Sigh, another question:

sin^-1(2sqrt2)/3 - tan^-12

I get sin^-1((2sqrt2)-2)/3sqrt5

The answer is tan^-1(18-10sqrt2)/31

So can there be two answers to this question?
i.e. you can use sin(alpha - beta) or you could use tan(alpha - beta) right?

they are the same

 

[lyounamu]

Sigh, another question:

sin^-1(2sqrt2)/3 - tan^-12

I get sin^-1((2sqrt2)-2)/3sqrt5

The answer is tan^-1(18-10sqrt2)/31

So can there be two answers to this question?
i.e. you can use sin(alpha - beta) or you could use tan(alpha - beta) right?

The answer would be same for all even if you used different method (i.e. sine formula and tan formula).

If you check with your calculator, you answer is same as the answer (your answer is 7.0933054... and the answer is also 7.0933054...)

By the way, I got your answer as well.

 

[lacklustre]

The answer would be same for all even if you used different method (i.e. sine formula and tan formula).

If you check with your calculator, you answer is same as the answer (your answer is 7.0933054... and the answer is also 7.0933054...)

By the way, I got your answer as well.

Ty for verifying that.

I'm really sorry to bother you guys but i have another question:

Evaluate: tan^-1x + tan^-11/x

I don't understand this q, when you simplify it, you get a zero in the denominator.

 

[lyounamu]

Ty for verifying that.

I'm really sorry to bother you guys but i have another question:

Evaluate: tan^-1x + tan^-11/x

I don't understand this q, when you simplify it, you get a zero in the denominator.

You get 0 as your denominator because if you add those together (whatever the value of x is), you get 90 degrees. tan 90 degrees is undefined as you know.

The answer being undefined basically means that x = all reals except 0.

 

[lacklustre]

You get 0 as your denominator because if you add those together (whatever the value of x is), you get 90 degrees. tan 90 degrees is undefined as you know.

The answer being undefined basically means that x = all reals except 0.

Ok thanks that was a weird q for me.
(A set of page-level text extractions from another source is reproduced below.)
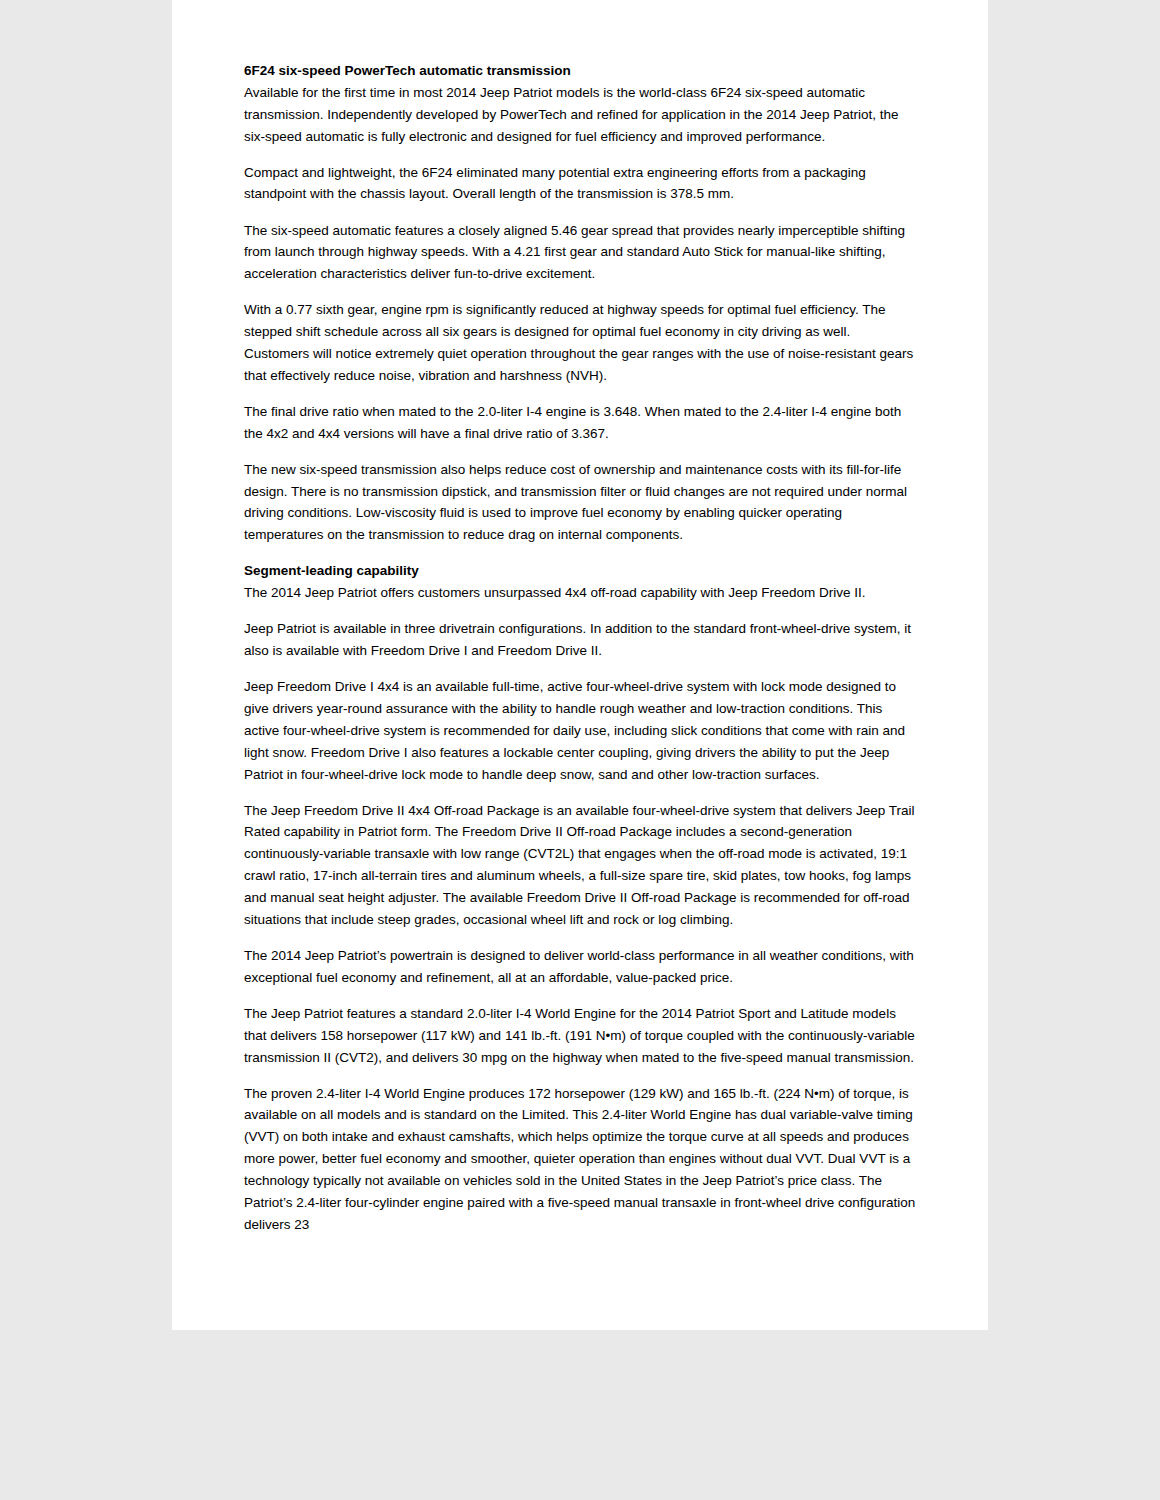6F24 six-speed PowerTech automatic transmission
Available for the first time in most 2014 Jeep Patriot models is the world-class 6F24 six-speed automatic transmission. Independently developed by PowerTech and refined for application in the 2014 Jeep Patriot, the six-speed automatic is fully electronic and designed for fuel efficiency and improved performance.
Compact and lightweight, the 6F24 eliminated many potential extra engineering efforts from a packaging standpoint with the chassis layout. Overall length of the transmission is 378.5 mm.
The six-speed automatic features a closely aligned 5.46 gear spread that provides nearly imperceptible shifting from launch through highway speeds. With a 4.21 first gear and standard Auto Stick for manual-like shifting, acceleration characteristics deliver fun-to-drive excitement.
With a 0.77 sixth gear, engine rpm is significantly reduced at highway speeds for optimal fuel efficiency. The stepped shift schedule across all six gears is designed for optimal fuel economy in city driving as well. Customers will notice extremely quiet operation throughout the gear ranges with the use of noise-resistant gears that effectively reduce noise, vibration and harshness (NVH).
The final drive ratio when mated to the 2.0-liter I-4 engine is 3.648. When mated to the 2.4-liter I-4 engine both the 4x2 and 4x4 versions will have a final drive ratio of 3.367.
The new six-speed transmission also helps reduce cost of ownership and maintenance costs with its fill-for-life design. There is no transmission dipstick, and transmission filter or fluid changes are not required under normal driving conditions. Low-viscosity fluid is used to improve fuel economy by enabling quicker operating temperatures on the transmission to reduce drag on internal components.
Segment-leading capability
The 2014 Jeep Patriot offers customers unsurpassed 4x4 off-road capability with Jeep Freedom Drive II.
Jeep Patriot is available in three drivetrain configurations. In addition to the standard front-wheel-drive system, it also is available with Freedom Drive I and Freedom Drive II.
Jeep Freedom Drive I 4x4 is an available full-time, active four-wheel-drive system with lock mode designed to give drivers year-round assurance with the ability to handle rough weather and low-traction conditions. This active four-wheel-drive system is recommended for daily use, including slick conditions that come with rain and light snow. Freedom Drive I also features a lockable center coupling, giving drivers the ability to put the Jeep Patriot in four-wheel-drive lock mode to handle deep snow, sand and other low-traction surfaces.
The Jeep Freedom Drive II 4x4 Off-road Package is an available four-wheel-drive system that delivers Jeep Trail Rated capability in Patriot form. The Freedom Drive II Off-road Package includes a second-generation continuously-variable transaxle with low range (CVT2L) that engages when the off-road mode is activated, 19:1 crawl ratio, 17-inch all-terrain tires and aluminum wheels, a full-size spare tire, skid plates, tow hooks, fog lamps and manual seat height adjuster. The available Freedom Drive II Off-road Package is recommended for off-road situations that include steep grades, occasional wheel lift and rock or log climbing.
The 2014 Jeep Patriot’s powertrain is designed to deliver world-class performance in all weather conditions, with exceptional fuel economy and refinement, all at an affordable, value-packed price.
The Jeep Patriot features a standard 2.0-liter I-4 World Engine for the 2014 Patriot Sport and Latitude models that delivers 158 horsepower (117 kW) and 141 lb.-ft. (191 N•m) of torque coupled with the continuously-variable transmission II (CVT2), and delivers 30 mpg on the highway when mated to the five-speed manual transmission.
The proven 2.4-liter I-4 World Engine produces 172 horsepower (129 kW) and 165 lb.-ft. (224 N•m) of torque, is available on all models and is standard on the Limited. This 2.4-liter World Engine has dual variable-valve timing (VVT) on both intake and exhaust camshafts, which helps optimize the torque curve at all speeds and produces more power, better fuel economy and smoother, quieter operation than engines without dual VVT. Dual VVT is a technology typically not available on vehicles sold in the United States in the Jeep Patriot’s price class. The Patriot’s 2.4-liter four-cylinder engine paired with a five-speed manual transaxle in front-wheel drive configuration delivers 23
But i kinda get it.

 

[lacklustre]

Can anyone assist me with this simple differentiation?:

d/dx sin(tan^-1x)



I get (cos(tan^-1x))/(1+x²)

The answer is different.
Cheers

 

[3unitz]

Can anyone assist me with this simple differentiation?:

d/dx sin(tan^-1x)



I get (cos(tan^-1x))/(1+x²)

The answer is different.
Cheers

its right, try to simplify cos(tan^-1x) to get the answer in the book.

 

[lacklustre]

y = cos^-1(1-x) <-- how do you sketch this? I thought i did it right, but when i checked on the computer the graph seems to be flipped upside down from a normal cos^-1 graph.

Any help?

 

[lyounamu]

y = cos^-1(1-x) <-- how do you sketch this? I thought i did it right, but when i checked on the computer the graph seems to be flipped upside down from a normal cos^-1 graph.

Any help?

y = cos^-1(1-x)
cos y = 1-x
0 <_ y <_ pi

-1 <_ 1-x <_ 1
-2 <_ -x <_ 0
2 >_ x >_0

They are the domains & range. Draw the diagram according to this.
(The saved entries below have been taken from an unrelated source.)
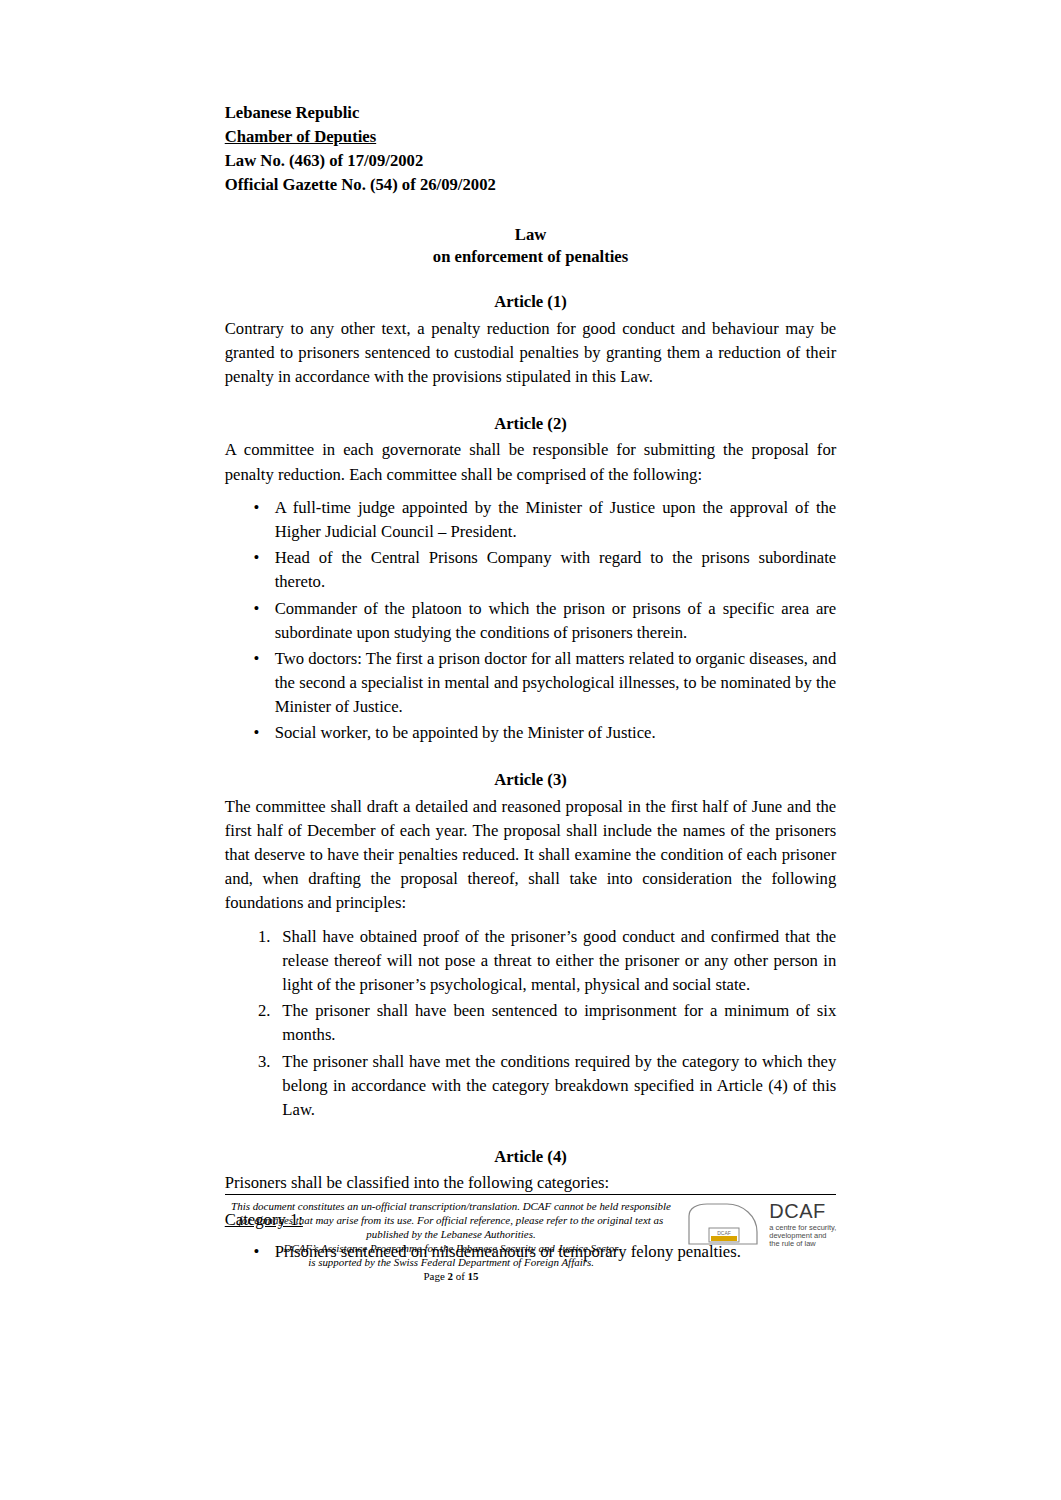Lebanese Republic
Chamber of Deputies
Law No. (463) of 17/09/2002
Official Gazette No. (54) of 26/09/2002
Law on enforcement of penalties
Article (1)
Contrary to any other text, a penalty reduction for good conduct and behaviour may be granted to prisoners sentenced to custodial penalties by granting them a reduction of their penalty in accordance with the provisions stipulated in this Law.
Article (2)
A committee in each governorate shall be responsible for submitting the proposal for penalty reduction. Each committee shall be comprised of the following:
A full-time judge appointed by the Minister of Justice upon the approval of the Higher Judicial Council – President.
Head of the Central Prisons Company with regard to the prisons subordinate thereto.
Commander of the platoon to which the prison or prisons of a specific area are subordinate upon studying the conditions of prisoners therein.
Two doctors: The first a prison doctor for all matters related to organic diseases, and the second a specialist in mental and psychological illnesses, to be nominated by the Minister of Justice.
Social worker, to be appointed by the Minister of Justice.
Article (3)
The committee shall draft a detailed and reasoned proposal in the first half of June and the first half of December of each year. The proposal shall include the names of the prisoners that deserve to have their penalties reduced. It shall examine the condition of each prisoner and, when drafting the proposal thereof, shall take into consideration the following foundations and principles:
Shall have obtained proof of the prisoner’s good conduct and confirmed that the release thereof will not pose a threat to either the prisoner or any other person in light of the prisoner’s psychological, mental, physical and social state.
The prisoner shall have been sentenced to imprisonment for a minimum of six months.
The prisoner shall have met the conditions required by the category to which they belong in accordance with the category breakdown specified in Article (4) of this Law.
Article (4)
Prisoners shall be classified into the following categories:
Category 1:
Prisoners sentenced on misdemeanours or temporary felony penalties.
This document constitutes an un-official transcription/translation. DCAF cannot be held responsible for damages that may arise from its use. For official reference, please refer to the original text as published by the Lebanese Authorities.
DCAF’s Assistance Programme for the Lebanese Security and Justice Sector
is supported by the Swiss Federal Department of Foreign Affairs.
Page 2 of 15
DCAF
DCAF a centre for security,
development and
the rule of law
The shape of it will be like cot graph.

 

[lacklustre]

y = cos^-1(1-x)
cos y = 1-x
0 <_ y <_ pi

-1 <_ 1-x <_ 1
-2 <_ -x <_ 0
2 >_ x >_0

They are the domains & range. Draw the diagram according to this.
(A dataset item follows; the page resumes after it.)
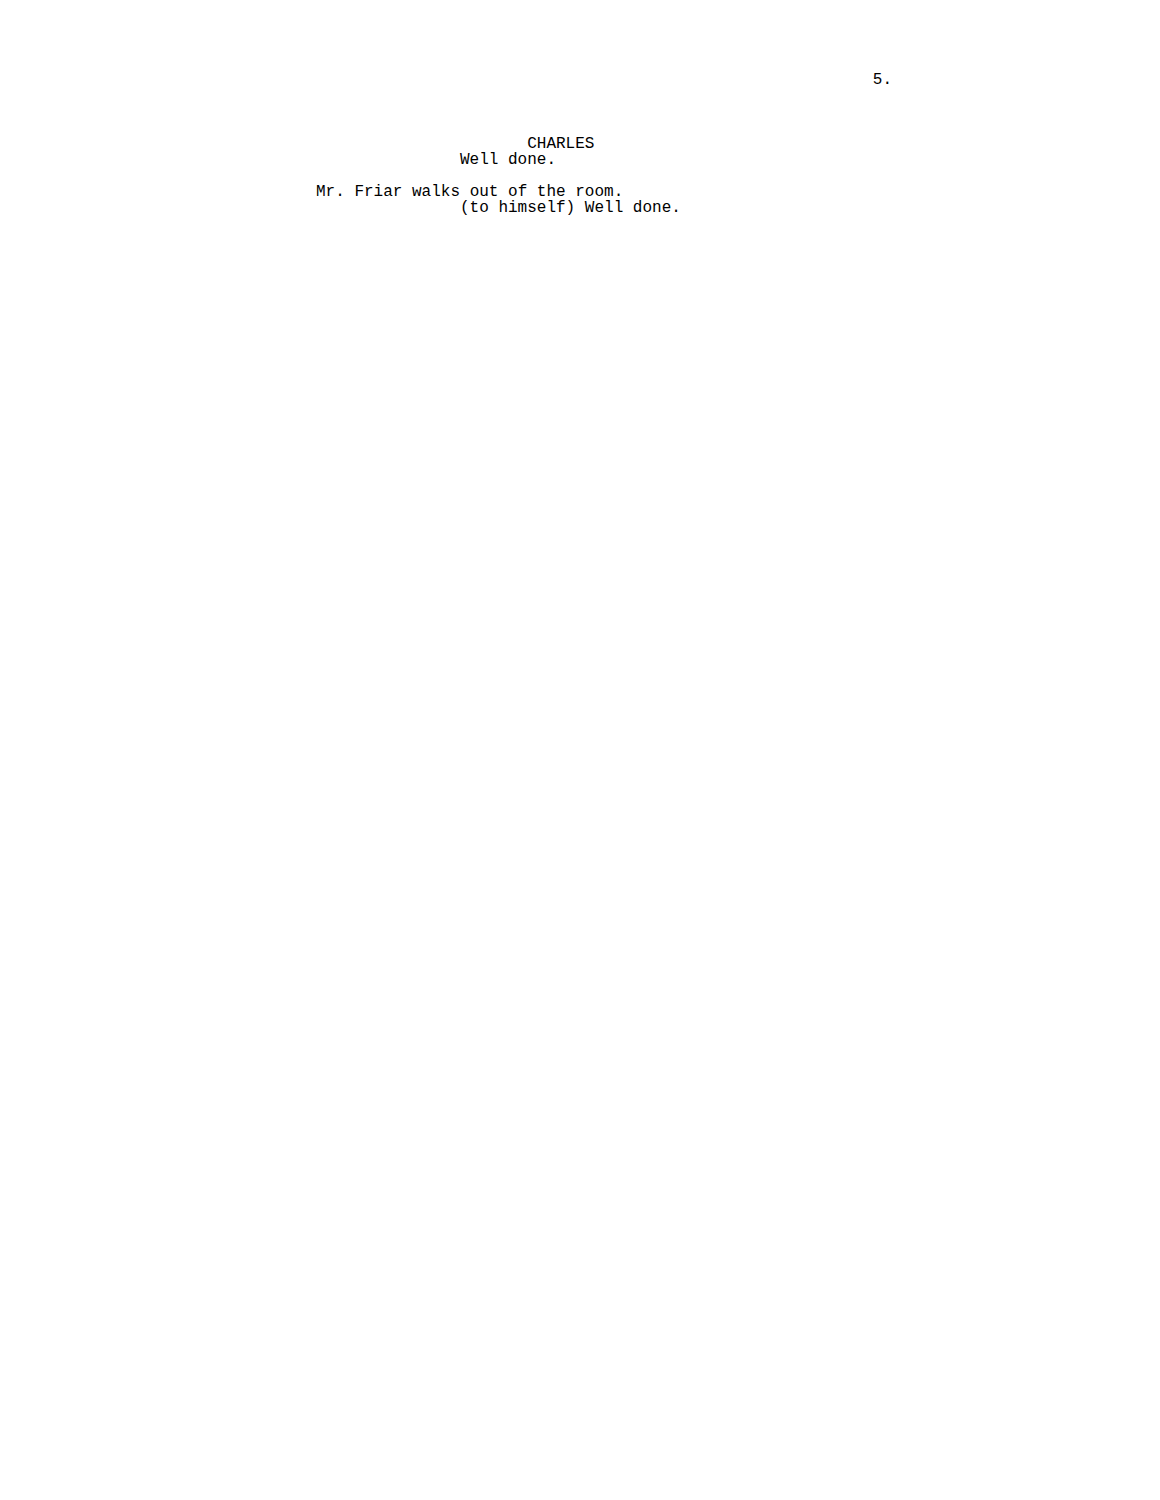5.
CHARLES
Well done.
Mr. Friar walks out of the room.
(to himself) Well done.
I did get the domain and range (same as yours) but I didn't know the graph would be upside down to a normal inverse cos curve.

This is how i pictured it:

 

[lyounamu]

I did get the domain and range (same as yours) but I didn't know the graph would be upside down to a normal inverse cos curve.

This is how i pictured it:

Yeah the shape is same for both inverse and non-inverse. Only difference is where the graph is situated. You just draw the graph according to the domain & range.